*** Provided data ***

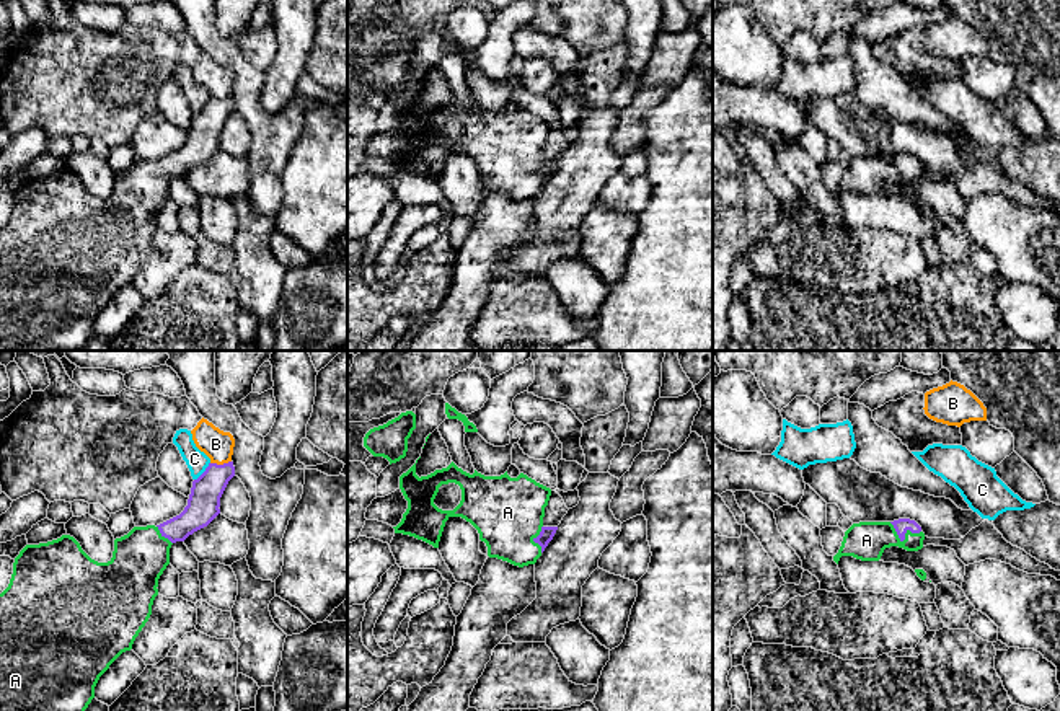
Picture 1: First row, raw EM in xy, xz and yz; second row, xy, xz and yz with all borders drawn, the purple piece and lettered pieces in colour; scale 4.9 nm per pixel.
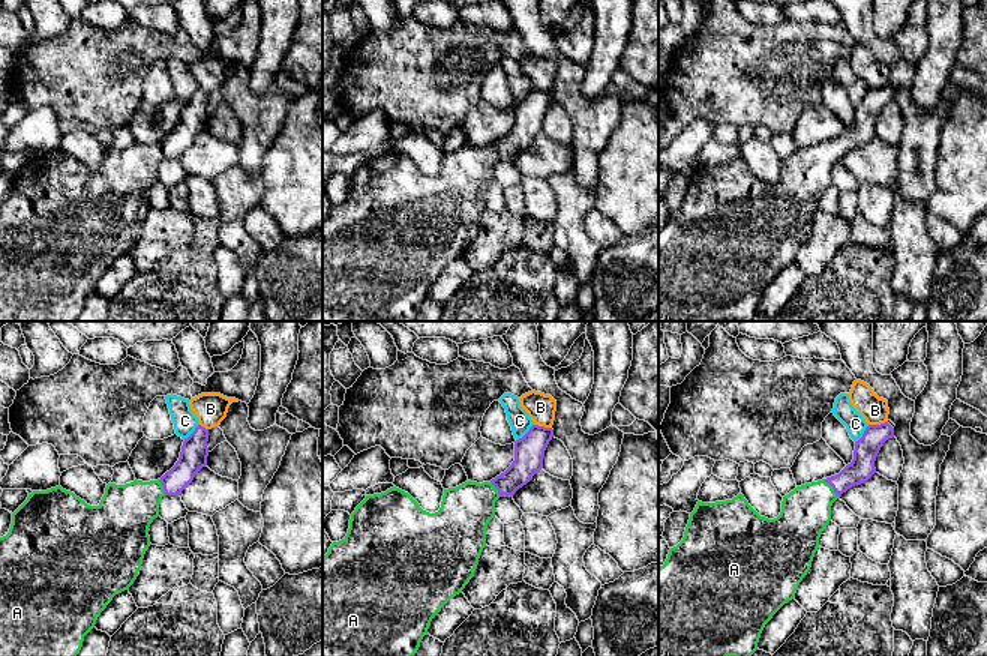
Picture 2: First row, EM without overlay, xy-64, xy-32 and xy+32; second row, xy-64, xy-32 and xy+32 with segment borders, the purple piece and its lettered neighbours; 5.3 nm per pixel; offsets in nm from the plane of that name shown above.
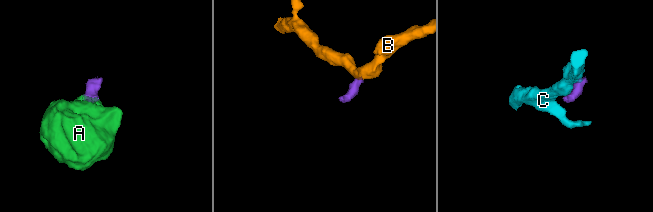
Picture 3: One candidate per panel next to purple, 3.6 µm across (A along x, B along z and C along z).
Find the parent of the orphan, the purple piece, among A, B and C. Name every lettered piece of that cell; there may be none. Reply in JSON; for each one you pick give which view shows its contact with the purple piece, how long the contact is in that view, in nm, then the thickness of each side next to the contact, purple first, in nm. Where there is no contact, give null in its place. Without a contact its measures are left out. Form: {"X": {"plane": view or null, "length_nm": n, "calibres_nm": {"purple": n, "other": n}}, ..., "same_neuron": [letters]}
{"A": {"plane": "yz", "length_nm": 170, "calibres_nm": {"purple": 70, "other": 190}}, "same_neuron": ["A"]}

*** End of Provided data ***

** What is expected **
The answer must be the lines of the entries above, written out exactly from the first through the one with "Picture 3: One", and no pictures.

** Reply **
Picture 1: First row, raw EM in xy, xz and yz; second row, xy, xz and yz with all borders drawn, the purple piece and lettered pieces in colour; scale 4.9 nm per pixel.
Picture 2: First row, EM without overlay, xy-64, xy-32 and xy+32; second row, xy-64, xy-32 and xy+32 with segment borders, the purple piece and its lettered neighbours; 5.3 nm per pixel; offsets in nm from the plane of that name shown above.
Picture 3: One candidate per panel next to purple, 3.6 µm across (A along x, B along z and C along z).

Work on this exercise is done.